**Document source**
Réunion du 8 octobre 2008 à 21h30
Grenelle de l'environnement — Question préalable

Photo issue du site de l'Assemblée nationale ou de WikipediaSerge Letchimy :

L'environnement et la biodiversité se vivent et se défendent au quotidien, à l'échelle de chacun et au plus près de chaque réalité. On ne saurait évacuer la nécessité que les citoyens, les acteurs locaux et leurs institutions s'approprient une part de la conception et de la mise en oeuvre d'une politique écologique. L'énergie du général est dans le particulier. L'équilibre du sommet est donné par la base. Pour répondre à des enjeux d'une telle globalité, il faut reconnaître, valoriser et optimiser la personnalité géographique de chaque aire territoriale. Votre projet, monsieur le ministre d'État, court le risque d'être ressenti par les collectivités locales comme un impératif vertical laminant les fondements de toute initiative, tout en demandant à ces collectivités de conséquentes mobilisations pécuniaires.

**Exercice court**
Recopiez intégralement l'intervention sur le Grenelle de l'environnement, sans rien y changer. Servez-vous uniquement de l'intervention reproduite ci-dessus.

**Données présentées**
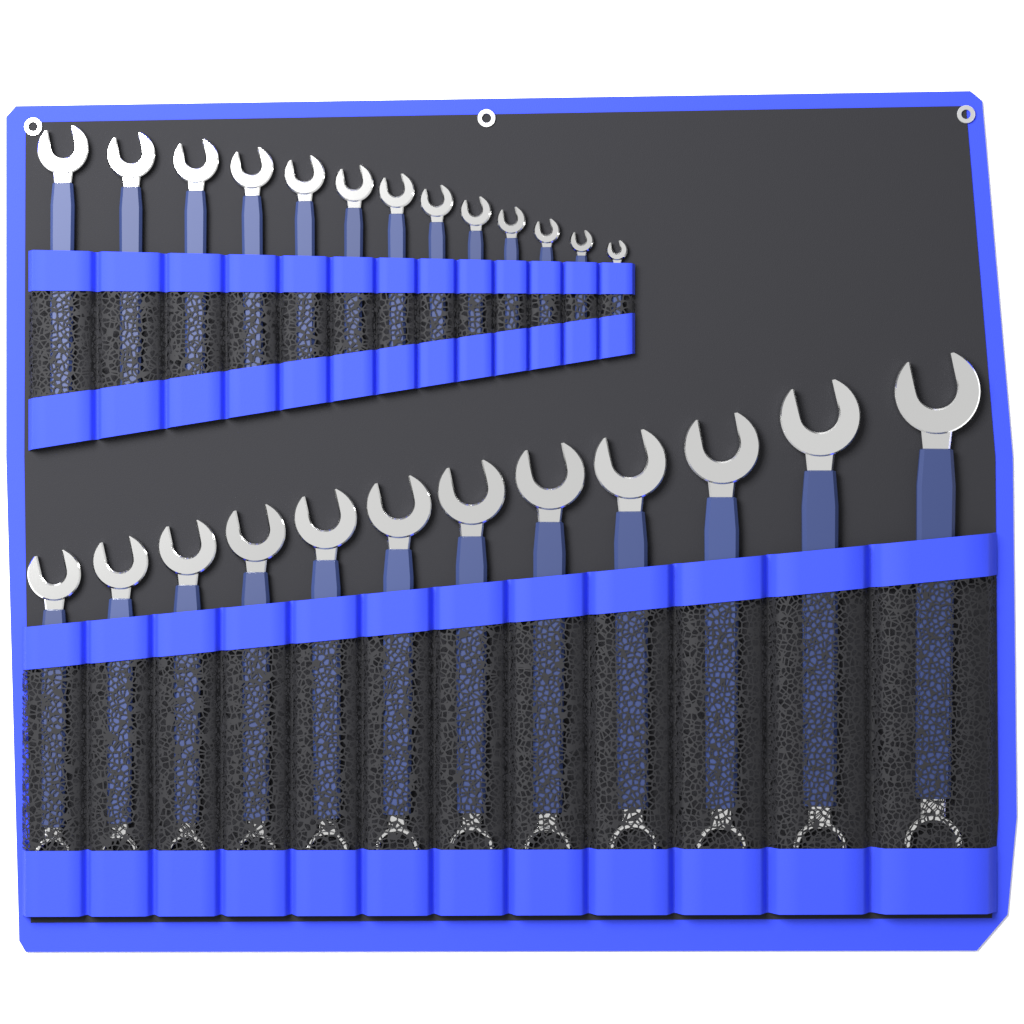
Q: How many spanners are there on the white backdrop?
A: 25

**Réponse complète**
Réunion du 8 octobre 2008 à 21h30
Grenelle de l'environnement — Question préalable

Photo issue du site de l'Assemblée nationale ou de WikipediaSerge Letchimy :

L'environnement et la biodiversité se vivent et se défendent au quotidien, à l'échelle de chacun et au plus près de chaque réalité. On ne saurait évacuer la nécessité que les citoyens, les acteurs locaux et leurs institutions s'approprient une part de la conception et de la mise en oeuvre d'une politique écologique. L'énergie du général est dans le particulier. L'équilibre du sommet est donné par la base. Pour répondre à des enjeux d'une telle globalité, il faut reconnaître, valoriser et optimiser la personnalité géographique de chaque aire territoriale. Votre projet, monsieur le ministre d'État, court le risque d'être ressenti par les collectivités locales comme un impératif vertical laminant les fondements de toute initiative, tout en demandant à ces collectivités de conséquentes mobilisations pécuniaires.